_PROBLEM TO SOLVE_
Would you please return the line containing "X65329Y18520D02*" and all the lines after it through the end of the records below, unchanged and on their own?

#### RECORDS FOR THIS TASK ####

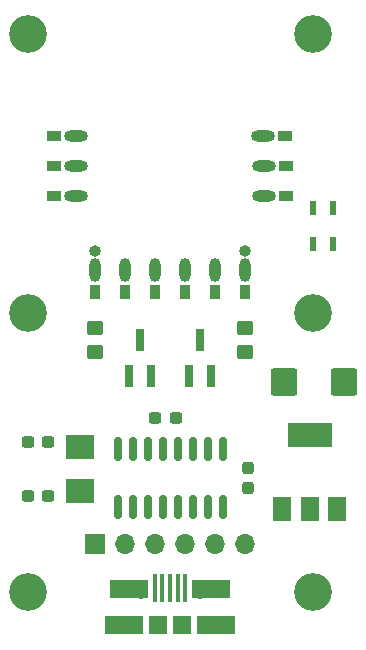
<source format=gbr>
%TF.GenerationSoftware,KiCad,Pcbnew,6.0.1+dfsg-1*%
%TF.CreationDate,2022-09-02T19:09:10-04:00*%
%TF.ProjectId,CH340-testing,43483334-302d-4746-9573-74696e672e6b,rev?*%
%TF.SameCoordinates,Original*%
%TF.FileFunction,Soldermask,Top*%
%TF.FilePolarity,Negative*%
%FSLAX46Y46*%
G04 Gerber Fmt 4.6, Leading zero omitted, Abs format (unit mm)*
G04 Created by KiCad (PCBNEW 6.0.1+dfsg-1) date 2022-09-02 19:09:10*
%MOMM*%
%LPD*%
G01*
G04 APERTURE LIST*
G04 Aperture macros list*
%AMRoundRect*
0 Rectangle with rounded corners*
0 $1 Rounding radius*
0 $2 $3 $4 $5 $6 $7 $8 $9 X,Y pos of 4 corners*
0 Add a 4 corners polygon primitive as box body*
4,1,4,$2,$3,$4,$5,$6,$7,$8,$9,$2,$3,0*
0 Add four circle primitives for the rounded corners*
1,1,$1+$1,$2,$3*
1,1,$1+$1,$4,$5*
1,1,$1+$1,$6,$7*
1,1,$1+$1,$8,$9*
0 Add four rect primitives between the rounded corners*
20,1,$1+$1,$2,$3,$4,$5,0*
20,1,$1+$1,$4,$5,$6,$7,0*
20,1,$1+$1,$6,$7,$8,$9,0*
20,1,$1+$1,$8,$9,$2,$3,0*%
G04 Aperture macros list end*
%ADD10C,3.200000*%
%ADD11RoundRect,0.237500X0.300000X0.237500X-0.300000X0.237500X-0.300000X-0.237500X0.300000X-0.237500X0*%
%ADD12RoundRect,0.250000X-0.875000X-0.925000X0.875000X-0.925000X0.875000X0.925000X-0.875000X0.925000X0*%
%ADD13R,0.600000X1.200000*%
%ADD14RoundRect,0.250000X0.450000X-0.350000X0.450000X0.350000X-0.450000X0.350000X-0.450000X-0.350000X0*%
%ADD15R,2.400000X2.000000*%
%ADD16R,0.800000X1.900000*%
%ADD17R,0.400000X2.350000*%
%ADD18O,0.890000X1.550000*%
%ADD19O,1.250000X0.950000*%
%ADD20R,3.200000X1.550000*%
%ADD21R,1.500000X1.550000*%
%ADD22RoundRect,0.237500X0.237500X-0.300000X0.237500X0.300000X-0.237500X0.300000X-0.237500X-0.300000X0*%
%ADD23RoundRect,0.150000X-0.150000X0.825000X-0.150000X-0.825000X0.150000X-0.825000X0.150000X0.825000X0*%
%ADD24R,1.700000X1.700000*%
%ADD25O,1.700000X1.700000*%
%ADD26R,1.500000X2.000000*%
%ADD27R,3.800000X2.000000*%
%ADD28O,0.950000X2.000000*%
%ADD29O,2.000000X0.950000*%
%ADD30R,1.300000X0.900000*%
%ADD31R,0.900000X1.300000*%
%ADD32O,1.000000X1.000000*%
G04 APERTURE END LIST*
D10*
%TO.C,REF\u002A\u002A*%
X162065000Y-90348000D03*
%TD*%
D11*
%TO.C,C2*%
X139686500Y-124892000D03*
X137961500Y-124892000D03*
%TD*%
D12*
%TO.C,C5*%
X159642000Y-119812000D03*
X164742000Y-119812000D03*
%TD*%
D13*
%TO.C,SW1*%
X162129194Y-105054000D03*
X162129194Y-108154000D03*
X163829194Y-105054000D03*
X163829194Y-108154000D03*
%TD*%
D10*
%TO.C,REF\u002A\u002A*%
X137935000Y-137592000D03*
%TD*%
D14*
%TO.C,R2*%
X143650000Y-117256000D03*
X143650000Y-115256000D03*
%TD*%
D10*
%TO.C,REF\u002A\u002A*%
X162065000Y-137592000D03*
%TD*%
D15*
%TO.C,Y1*%
X142380000Y-129027999D03*
X142380000Y-125327999D03*
%TD*%
D16*
%TO.C,Q1*%
X151590000Y-119280000D03*
X153490000Y-119280000D03*
X152540000Y-116280000D03*
%TD*%
D10*
%TO.C,REF\u002A\u002A*%
X137935000Y-113970000D03*
%TD*%
D17*
%TO.C,J2*%
X148700000Y-137216000D03*
X149350000Y-137216000D03*
X150000000Y-137216000D03*
X150650000Y-137216000D03*
X151300000Y-137216000D03*
D18*
X146500000Y-140416000D03*
D19*
X152500000Y-137716000D03*
D20*
X153500000Y-137316000D03*
D18*
X153500000Y-140416000D03*
D21*
X149000000Y-140416000D03*
D20*
X146100000Y-140416000D03*
X146500000Y-137316000D03*
X153900000Y-140416000D03*
D21*
X151000000Y-140416000D03*
D19*
X147500000Y-137716000D03*
%TD*%
D10*
%TO.C,REF\u002A\u002A*%
X137935000Y-90348000D03*
%TD*%
D22*
%TO.C,C4*%
X156604000Y-128802500D03*
X156604000Y-127077500D03*
%TD*%
D23*
%TO.C,U1*%
X154445000Y-125465000D03*
X153175000Y-125465000D03*
X151905000Y-125465000D03*
X150635000Y-125465000D03*
X149365000Y-125465000D03*
X148095000Y-125465000D03*
X146825000Y-125465000D03*
X145555000Y-125465000D03*
X145555000Y-130415000D03*
X146825000Y-130415000D03*
X148095000Y-130415000D03*
X149365000Y-130415000D03*
X150635000Y-130415000D03*
X151905000Y-130415000D03*
X153175000Y-130415000D03*
X154445000Y-130415000D03*
%TD*%
D24*
%TO.C,J1*%
X143650000Y-133528000D03*
D25*
X146190000Y-133528000D03*
X148730000Y-133528000D03*
X151270000Y-133528000D03*
X153810000Y-133528000D03*
X156350000Y-133528000D03*
%TD*%
D16*
%TO.C,Q2*%
X146510000Y-119280000D03*
X148410000Y-119280000D03*
X147460000Y-116280000D03*
%TD*%
D11*
%TO.C,C1*%
X139686500Y-129464000D03*
X137961500Y-129464000D03*
%TD*%
D26*
%TO.C,U2*%
X159511000Y-130582000D03*
X161811000Y-130582000D03*
D27*
X161811000Y-124282000D03*
D26*
X164111000Y-130582000D03*
%TD*%
D11*
%TO.C,C3*%
X150460000Y-122860000D03*
X148735000Y-122860000D03*
%TD*%
D28*
%TO.C,Um1*%
X146190000Y-110330000D03*
X148730000Y-110330000D03*
D29*
X142025000Y-104080000D03*
X142025000Y-99000000D03*
X157975000Y-104080000D03*
D28*
X153810000Y-110330000D03*
X143650000Y-110330000D03*
X156350000Y-110330000D03*
D29*
X157900000Y-99000000D03*
X142025000Y-101540000D03*
D28*
X151270000Y-110330000D03*
D29*
X157975000Y-101540000D03*
D30*
X140175000Y-99000000D03*
X140175000Y-101540000D03*
X140175000Y-104080000D03*
D31*
X143650000Y-112180000D03*
D32*
X143650000Y-108730000D03*
D31*
X146190000Y-112180000D03*
X148730000Y-112180000D03*
X151270000Y-112180000D03*
X153810000Y-112180000D03*
X156350000Y-112180000D03*
D32*
X156350000Y-108730000D03*
D30*
X159825000Y-104080000D03*
X159825000Y-101540000D03*
X159750000Y-99000000D03*
%TD*%
D14*
%TO.C,R1*%
X156350000Y-117256000D03*
X156350000Y-115256000D03*
%TD*%
D10*
%TO.C,REF\u002A\u002A*%
X162065000Y-113970000D03*
%TD*%
M02*

</source>
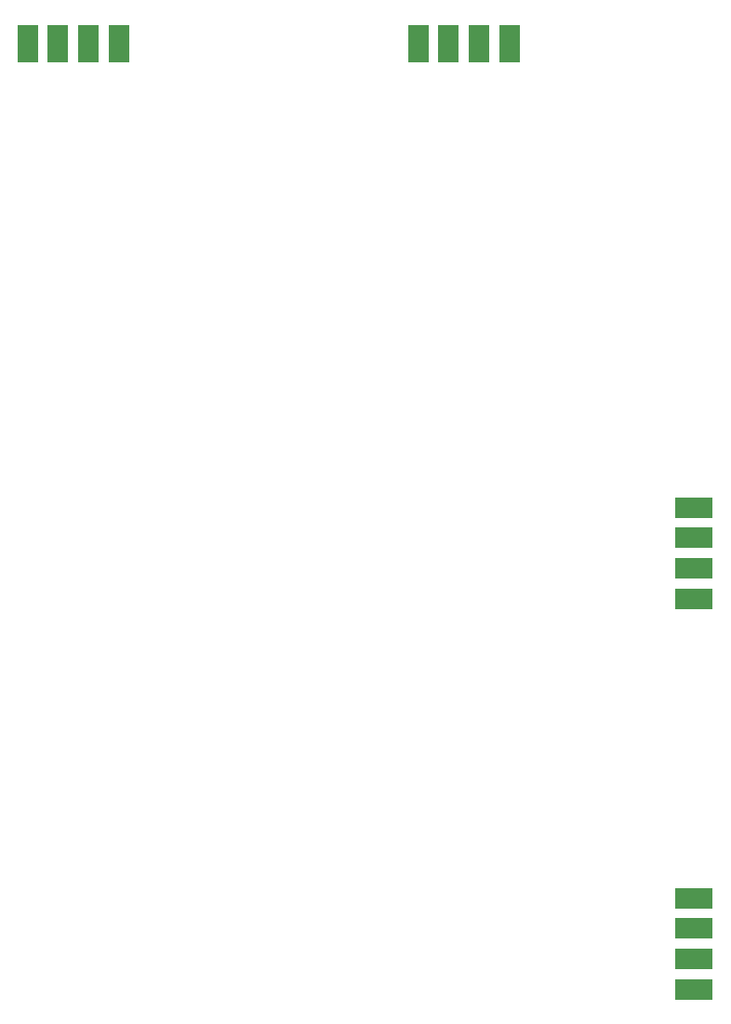
<source format=gbp>
G04 #@! TF.GenerationSoftware,KiCad,Pcbnew,8.0.4*
G04 #@! TF.CreationDate,2024-09-22T21:35:36-05:00*
G04 #@! TF.ProjectId,QuadCom_8b,51756164-436f-46d5-9f38-622e6b696361,rev?*
G04 #@! TF.SameCoordinates,Original*
G04 #@! TF.FileFunction,Paste,Bot*
G04 #@! TF.FilePolarity,Positive*
%FSLAX46Y46*%
G04 Gerber Fmt 4.6, Leading zero omitted, Abs format (unit mm)*
G04 Created by KiCad (PCBNEW 8.0.4) date 2024-09-22 21:35:36*
%MOMM*%
%LPD*%
G01*
G04 APERTURE LIST*
%ADD10R,3.480000X1.846667*%
%ADD11R,1.846667X3.480000*%
G04 APERTURE END LIST*
D10*
X173377500Y-115915000D03*
X173377500Y-113145000D03*
X173377500Y-110375000D03*
X173377500Y-107605000D03*
D11*
X120995000Y-29822500D03*
X118225000Y-29822500D03*
X115455000Y-29822500D03*
X112685000Y-29822500D03*
X156555000Y-29822500D03*
X153785000Y-29822500D03*
X151015000Y-29822500D03*
X148245000Y-29822500D03*
D10*
X173377500Y-80355000D03*
X173377500Y-77585000D03*
X173377500Y-74815000D03*
X173377500Y-72045000D03*
M02*

</source>
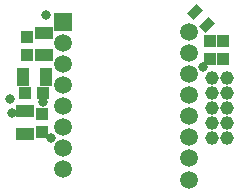
<source format=gts>
G04*
G04 #@! TF.GenerationSoftware,Altium Limited,Altium Designer,21.2.0 (30)*
G04*
G04 Layer_Color=8388736*
%FSLAX44Y44*%
%MOMM*%
G71*
G04*
G04 #@! TF.SameCoordinates,44CE51AA-34C3-4629-AC8C-4D89846EA20E*
G04*
G04*
G04 #@! TF.FilePolarity,Negative*
G04*
G01*
G75*
%ADD16R,1.5032X1.1032*%
%ADD17R,1.1032X1.5032*%
%ADD18R,1.0032X1.0032*%
G04:AMPARAMS|DCode=19|XSize=0.8032mm|YSize=1.1032mm|CornerRadius=0mm|HoleSize=0mm|Usage=FLASHONLY|Rotation=135.000|XOffset=0mm|YOffset=0mm|HoleType=Round|Shape=Rectangle|*
%AMROTATEDRECTD19*
4,1,4,0.6740,0.1061,-0.1061,-0.6740,-0.6740,-0.1061,0.1061,0.6740,0.6740,0.1061,0.0*
%
%ADD19ROTATEDRECTD19*%

%ADD20R,1.0032X1.0032*%
%ADD21C,1.5032*%
%ADD22R,1.5032X1.5032*%
%ADD23C,1.1500*%
%ADD24C,0.8032*%
D16*
X-69500Y28250D02*
D03*
Y47250D02*
D03*
X-85500Y-19250D02*
D03*
Y-38250D02*
D03*
D17*
X-68000Y10250D02*
D03*
X-87000D02*
D03*
D18*
X71000Y25000D02*
D03*
Y40000D02*
D03*
X-84000Y28750D02*
D03*
Y43750D02*
D03*
X82000Y40000D02*
D03*
Y25000D02*
D03*
X-71250Y-21500D02*
D03*
Y-36500D02*
D03*
D19*
X58447Y64803D02*
D03*
X69053Y54197D02*
D03*
D20*
X-70000Y-3500D02*
D03*
X-85000D02*
D03*
D21*
X53510Y-41310D02*
D03*
Y-23510D02*
D03*
Y-59110D02*
D03*
Y47690D02*
D03*
Y29890D02*
D03*
Y12090D02*
D03*
Y-5710D02*
D03*
Y-76910D02*
D03*
X-53490Y-68010D02*
D03*
Y-50210D02*
D03*
Y-32410D02*
D03*
Y-14610D02*
D03*
Y3190D02*
D03*
Y20990D02*
D03*
Y38790D02*
D03*
D22*
Y56590D02*
D03*
D23*
X73300Y-41650D02*
D03*
Y-28950D02*
D03*
Y-16250D02*
D03*
Y-3550D02*
D03*
Y9150D02*
D03*
X86000Y-41650D02*
D03*
Y-28950D02*
D03*
Y-16250D02*
D03*
Y-3550D02*
D03*
Y9150D02*
D03*
D24*
X-69887Y-11398D02*
D03*
X65329Y18520D02*
D03*
X-96644Y-20803D02*
D03*
X-97684Y-8930D02*
D03*
X-63500Y-41750D02*
D03*
X-68000Y62500D02*
D03*
M02*

</source>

####

_RESPONSE AREA_
X65329Y18520D02*
D03*
X-96644Y-20803D02*
D03*
X-97684Y-8930D02*
D03*
X-63500Y-41750D02*
D03*
X-68000Y62500D02*
D03*
M02*

</source>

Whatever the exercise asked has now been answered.